(Stored data entries)
------------------------------

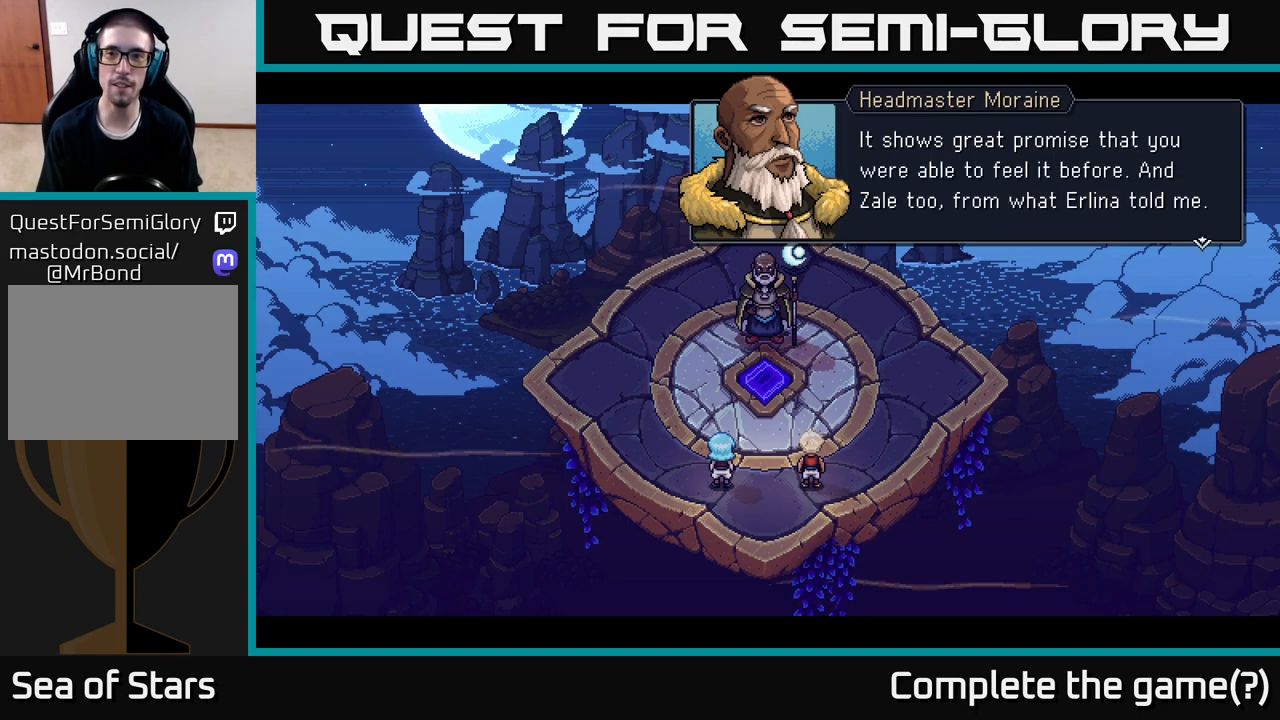
{"buttons": [], "left_stick": "center", "right_stick": "center", "events": [[100, "A", "up"]]}
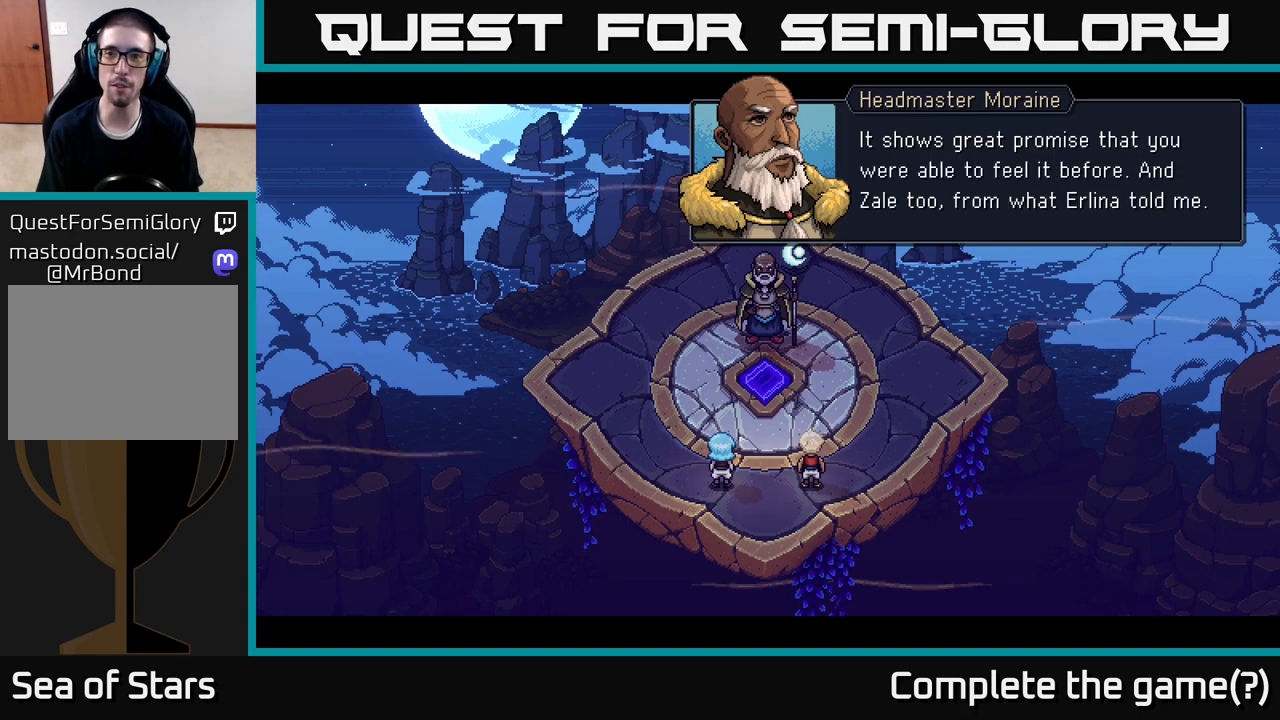
{"buttons": [], "left_stick": "center", "right_stick": "center", "events": []}
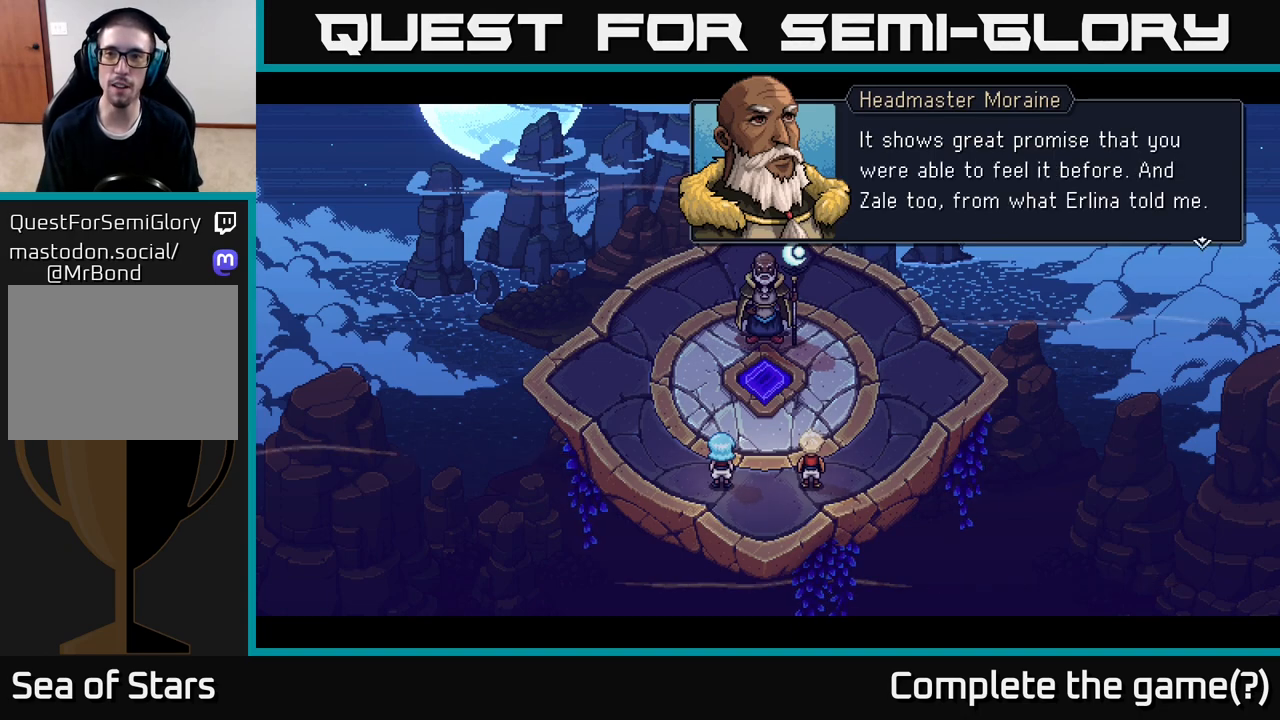
{"buttons": [], "left_stick": "center", "right_stick": "center", "events": []}
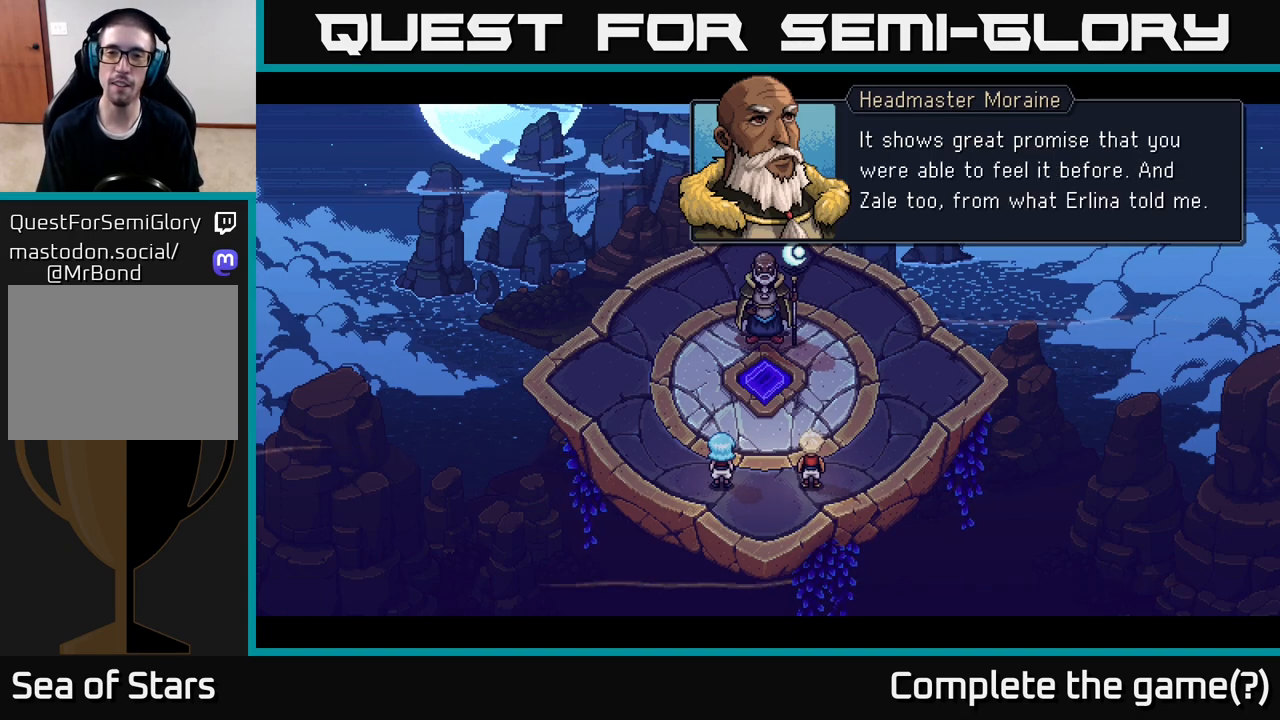
{"buttons": [], "left_stick": "center", "right_stick": "center", "events": []}
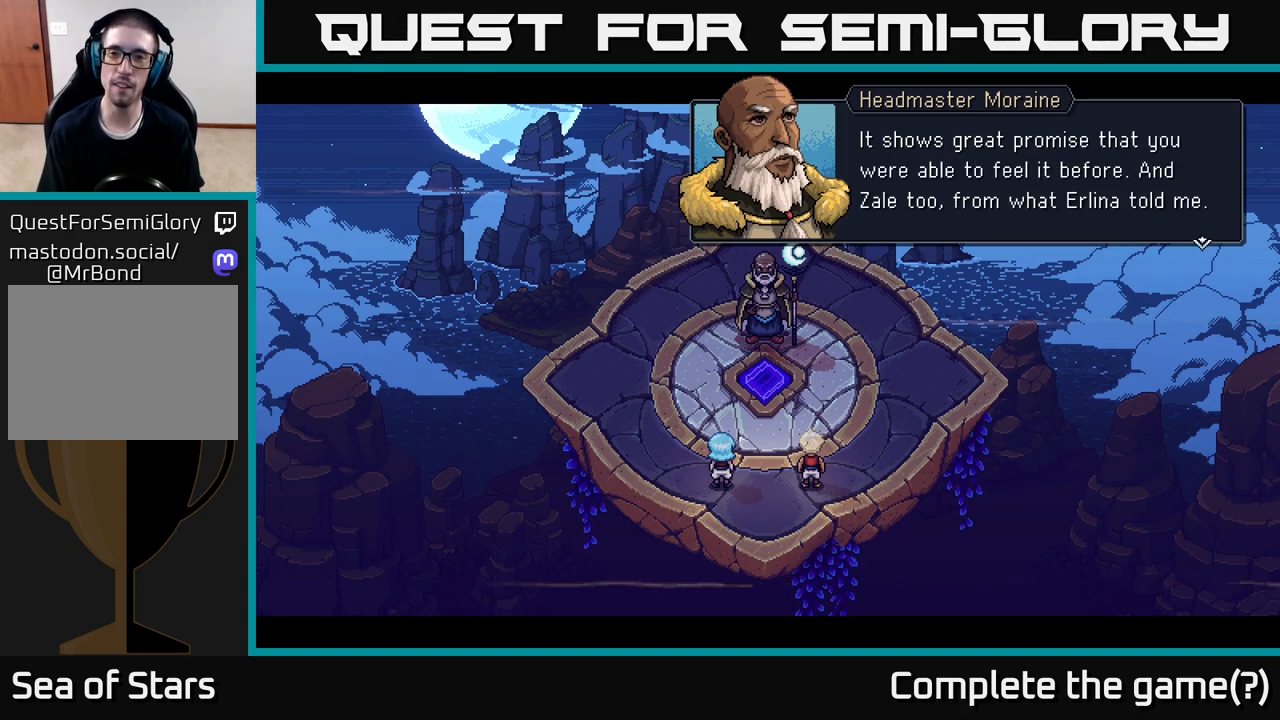
{"buttons": [], "left_stick": "center", "right_stick": "center", "events": []}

------------------------------

* _Exercise aim_:
Retype all of the entries exactly as written, leaving out any images.

* _Output of the exercise_:
{"buttons": [], "left_stick": "center", "right_stick": "center", "events": [[100, "A", "up"]]}
{"buttons": [], "left_stick": "center", "right_stick": "center", "events": []}
{"buttons": [], "left_stick": "center", "right_stick": "center", "events": []}
{"buttons": [], "left_stick": "center", "right_stick": "center", "events": []}
{"buttons": [], "left_stick": "center", "right_stick": "center", "events": []}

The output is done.